-- What to do --
Filter out all lines without the word "August" from the data below, please, and copy the rest.

*** Begin section ***

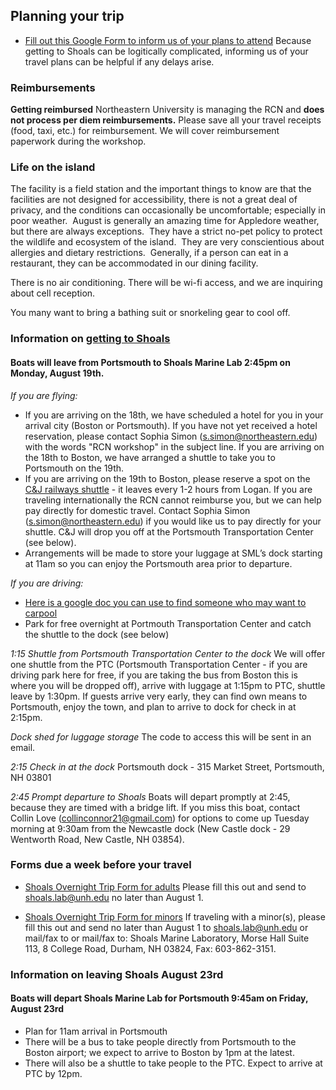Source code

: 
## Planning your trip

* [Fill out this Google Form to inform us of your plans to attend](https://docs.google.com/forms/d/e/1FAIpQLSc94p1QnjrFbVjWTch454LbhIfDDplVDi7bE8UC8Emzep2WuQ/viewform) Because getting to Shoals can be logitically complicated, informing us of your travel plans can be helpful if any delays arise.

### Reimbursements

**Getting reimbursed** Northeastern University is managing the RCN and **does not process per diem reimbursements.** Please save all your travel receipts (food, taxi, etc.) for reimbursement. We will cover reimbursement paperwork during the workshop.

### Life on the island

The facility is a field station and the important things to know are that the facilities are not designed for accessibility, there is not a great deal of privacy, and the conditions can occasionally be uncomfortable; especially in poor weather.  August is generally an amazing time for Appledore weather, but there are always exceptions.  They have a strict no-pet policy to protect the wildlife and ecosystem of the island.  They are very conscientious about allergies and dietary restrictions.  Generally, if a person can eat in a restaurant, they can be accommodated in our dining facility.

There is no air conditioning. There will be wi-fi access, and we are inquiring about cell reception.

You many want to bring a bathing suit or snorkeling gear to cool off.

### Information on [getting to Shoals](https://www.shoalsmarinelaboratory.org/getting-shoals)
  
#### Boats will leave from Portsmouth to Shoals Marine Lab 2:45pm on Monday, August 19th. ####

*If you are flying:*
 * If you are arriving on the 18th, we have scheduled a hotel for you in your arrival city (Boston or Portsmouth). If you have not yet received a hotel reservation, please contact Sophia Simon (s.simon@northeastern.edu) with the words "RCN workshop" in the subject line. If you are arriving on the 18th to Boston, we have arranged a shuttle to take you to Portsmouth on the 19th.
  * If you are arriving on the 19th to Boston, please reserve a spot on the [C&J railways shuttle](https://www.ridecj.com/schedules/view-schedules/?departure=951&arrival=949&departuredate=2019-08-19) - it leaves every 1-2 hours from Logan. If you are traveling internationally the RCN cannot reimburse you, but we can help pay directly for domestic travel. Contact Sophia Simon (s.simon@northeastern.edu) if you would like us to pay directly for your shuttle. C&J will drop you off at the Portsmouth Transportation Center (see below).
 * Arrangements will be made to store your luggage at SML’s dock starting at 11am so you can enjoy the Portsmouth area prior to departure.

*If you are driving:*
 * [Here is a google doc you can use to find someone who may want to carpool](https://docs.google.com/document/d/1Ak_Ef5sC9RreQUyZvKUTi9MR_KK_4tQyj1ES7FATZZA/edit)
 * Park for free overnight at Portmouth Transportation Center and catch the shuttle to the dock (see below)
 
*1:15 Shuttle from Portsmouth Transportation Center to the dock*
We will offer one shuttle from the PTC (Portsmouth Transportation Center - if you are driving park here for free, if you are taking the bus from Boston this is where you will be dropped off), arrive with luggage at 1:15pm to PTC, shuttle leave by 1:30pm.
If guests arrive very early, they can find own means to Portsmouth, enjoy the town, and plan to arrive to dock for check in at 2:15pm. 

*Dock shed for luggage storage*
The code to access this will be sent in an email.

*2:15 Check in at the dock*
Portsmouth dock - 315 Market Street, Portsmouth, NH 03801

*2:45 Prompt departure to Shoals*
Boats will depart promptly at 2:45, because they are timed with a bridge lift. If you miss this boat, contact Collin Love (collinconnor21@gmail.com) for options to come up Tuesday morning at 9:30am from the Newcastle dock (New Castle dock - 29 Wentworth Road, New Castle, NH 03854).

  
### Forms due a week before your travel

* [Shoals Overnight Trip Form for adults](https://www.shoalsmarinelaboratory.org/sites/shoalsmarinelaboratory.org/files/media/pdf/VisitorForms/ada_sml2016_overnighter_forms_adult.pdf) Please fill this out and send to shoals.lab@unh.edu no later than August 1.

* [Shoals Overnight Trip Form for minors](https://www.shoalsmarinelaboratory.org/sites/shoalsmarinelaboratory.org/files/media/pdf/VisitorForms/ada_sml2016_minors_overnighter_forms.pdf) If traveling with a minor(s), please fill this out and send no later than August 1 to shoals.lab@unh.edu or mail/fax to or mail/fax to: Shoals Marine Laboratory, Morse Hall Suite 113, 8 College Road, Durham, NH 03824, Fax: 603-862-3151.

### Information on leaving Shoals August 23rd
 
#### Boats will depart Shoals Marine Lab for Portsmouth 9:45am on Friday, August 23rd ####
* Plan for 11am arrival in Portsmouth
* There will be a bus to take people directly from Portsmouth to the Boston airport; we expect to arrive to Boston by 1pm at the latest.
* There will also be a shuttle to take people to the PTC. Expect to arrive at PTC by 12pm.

*** End section ***
*** Begin section ***

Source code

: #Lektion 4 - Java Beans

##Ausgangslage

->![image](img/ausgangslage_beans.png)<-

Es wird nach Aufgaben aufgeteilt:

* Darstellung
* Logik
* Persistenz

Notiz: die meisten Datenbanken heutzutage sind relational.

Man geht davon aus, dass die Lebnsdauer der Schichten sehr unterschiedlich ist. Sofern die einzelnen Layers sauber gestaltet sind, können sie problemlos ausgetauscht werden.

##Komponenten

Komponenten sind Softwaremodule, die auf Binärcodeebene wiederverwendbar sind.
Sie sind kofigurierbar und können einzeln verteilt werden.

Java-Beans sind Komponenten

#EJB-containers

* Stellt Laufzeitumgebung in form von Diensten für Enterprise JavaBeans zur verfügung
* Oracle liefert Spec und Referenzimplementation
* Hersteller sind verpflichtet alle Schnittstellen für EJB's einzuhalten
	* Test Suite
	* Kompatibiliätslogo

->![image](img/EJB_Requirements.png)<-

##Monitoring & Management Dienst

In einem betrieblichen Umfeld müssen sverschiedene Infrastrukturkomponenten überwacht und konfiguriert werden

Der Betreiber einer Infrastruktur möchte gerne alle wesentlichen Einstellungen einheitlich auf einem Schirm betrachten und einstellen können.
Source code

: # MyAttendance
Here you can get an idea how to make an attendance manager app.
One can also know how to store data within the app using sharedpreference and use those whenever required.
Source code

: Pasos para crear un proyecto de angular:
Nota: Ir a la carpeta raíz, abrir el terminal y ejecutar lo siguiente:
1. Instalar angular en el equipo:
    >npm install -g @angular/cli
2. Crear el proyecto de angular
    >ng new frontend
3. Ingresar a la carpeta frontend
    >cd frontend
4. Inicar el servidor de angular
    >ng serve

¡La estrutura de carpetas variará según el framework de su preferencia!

*** End section ***
*** Begin section ***

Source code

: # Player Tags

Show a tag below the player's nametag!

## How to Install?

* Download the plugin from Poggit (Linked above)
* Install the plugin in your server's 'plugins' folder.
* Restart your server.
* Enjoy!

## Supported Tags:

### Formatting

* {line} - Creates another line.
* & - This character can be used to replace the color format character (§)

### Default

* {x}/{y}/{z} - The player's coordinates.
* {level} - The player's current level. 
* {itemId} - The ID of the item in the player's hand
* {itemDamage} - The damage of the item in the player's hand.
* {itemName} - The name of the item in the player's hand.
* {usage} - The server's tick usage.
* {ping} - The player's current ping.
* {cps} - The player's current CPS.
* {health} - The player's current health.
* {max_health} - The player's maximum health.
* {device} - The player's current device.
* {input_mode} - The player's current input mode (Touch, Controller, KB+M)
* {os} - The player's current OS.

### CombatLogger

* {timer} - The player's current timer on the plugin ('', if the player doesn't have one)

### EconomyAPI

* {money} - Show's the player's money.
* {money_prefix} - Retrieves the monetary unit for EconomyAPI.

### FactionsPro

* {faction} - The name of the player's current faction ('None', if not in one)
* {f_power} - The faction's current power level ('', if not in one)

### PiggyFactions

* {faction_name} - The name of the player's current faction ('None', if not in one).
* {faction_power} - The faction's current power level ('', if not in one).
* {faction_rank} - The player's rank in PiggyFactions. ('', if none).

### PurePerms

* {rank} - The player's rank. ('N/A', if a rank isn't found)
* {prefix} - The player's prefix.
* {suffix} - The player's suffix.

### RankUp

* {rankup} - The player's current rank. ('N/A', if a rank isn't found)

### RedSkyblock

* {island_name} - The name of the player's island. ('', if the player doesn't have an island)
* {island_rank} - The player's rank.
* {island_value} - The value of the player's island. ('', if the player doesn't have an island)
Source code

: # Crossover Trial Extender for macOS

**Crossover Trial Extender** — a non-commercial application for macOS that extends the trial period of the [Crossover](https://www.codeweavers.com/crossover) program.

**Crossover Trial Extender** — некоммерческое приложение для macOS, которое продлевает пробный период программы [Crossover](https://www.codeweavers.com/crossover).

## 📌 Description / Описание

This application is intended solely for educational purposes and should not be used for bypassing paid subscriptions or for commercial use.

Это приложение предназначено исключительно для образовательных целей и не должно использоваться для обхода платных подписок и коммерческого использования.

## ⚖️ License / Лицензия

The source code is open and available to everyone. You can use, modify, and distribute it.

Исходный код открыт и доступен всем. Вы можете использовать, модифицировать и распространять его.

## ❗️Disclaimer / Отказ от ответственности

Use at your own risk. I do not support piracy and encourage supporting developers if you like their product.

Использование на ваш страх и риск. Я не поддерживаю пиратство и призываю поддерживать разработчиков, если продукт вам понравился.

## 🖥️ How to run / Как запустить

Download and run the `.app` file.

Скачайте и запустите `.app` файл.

*** End section ***

-- Exercise response --
The facility is a field station and the important things to know are that the facilities are not designed for accessibility, there is not a great deal of privacy, and the conditions can occasionally be uncomfortable; especially in poor weather.  August is generally an amazing time for Appledore weather, but there are always exceptions.  They have a strict no-pet policy to protect the wildlife and ecosystem of the island.  They are very conscientious about allergies and dietary restrictions.  Generally, if a person can eat in a restaurant, they can be accommodated in our dining facility.
#### Boats will leave from Portsmouth to Shoals Marine Lab 2:45pm on Monday, August 19th. ####
* [Shoals Overnight Trip Form for adults](https://www.shoalsmarinelaboratory.org/sites/shoalsmarinelaboratory.org/files/media/pdf/VisitorForms/ada_sml2016_overnighter_forms_adult.pdf) Please fill this out and send to shoals.lab@unh.edu no later than August 1.
* [Shoals Overnight Trip Form for minors](https://www.shoalsmarinelaboratory.org/sites/shoalsmarinelaboratory.org/files/media/pdf/VisitorForms/ada_sml2016_minors_overnighter_forms.pdf) If traveling with a minor(s), please fill this out and send no later than August 1 to shoals.lab@unh.edu or mail/fax to or mail/fax to: Shoals Marine Laboratory, Morse Hall Suite 113, 8 College Road, Durham, NH 03824, Fax: 603-862-3151.
### Information on leaving Shoals August 23rd
#### Boats will depart Shoals Marine Lab for Portsmouth 9:45am on Friday, August 23rd ####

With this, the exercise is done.